### Action item
Return the material below line for line, with every word unchanged.

### Dataset extract
=======

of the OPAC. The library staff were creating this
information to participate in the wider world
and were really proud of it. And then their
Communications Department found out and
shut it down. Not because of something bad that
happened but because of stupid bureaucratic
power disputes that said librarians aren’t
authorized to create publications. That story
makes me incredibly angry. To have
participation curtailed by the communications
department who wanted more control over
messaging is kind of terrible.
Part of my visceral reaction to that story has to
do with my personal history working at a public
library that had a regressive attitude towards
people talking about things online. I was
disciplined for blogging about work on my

=======

### Answer space
of the OPAC. The library staff were creating this
information to participate in the wider world
and were really proud of it. And then their
Communications Department found out and
shut it down. Not because of something bad that
happened but because of stupid bureaucratic
power disputes that said librarians aren’t
authorized to create publications. That story
makes me incredibly angry. To have
participation curtailed by the communications
department who wanted more control over
messaging is kind of terrible.
Part of my visceral reaction to that story has to
do with my personal history working at a public
library that had a regressive attitude towards
people talking about things online. I was
disciplined for blogging about work on my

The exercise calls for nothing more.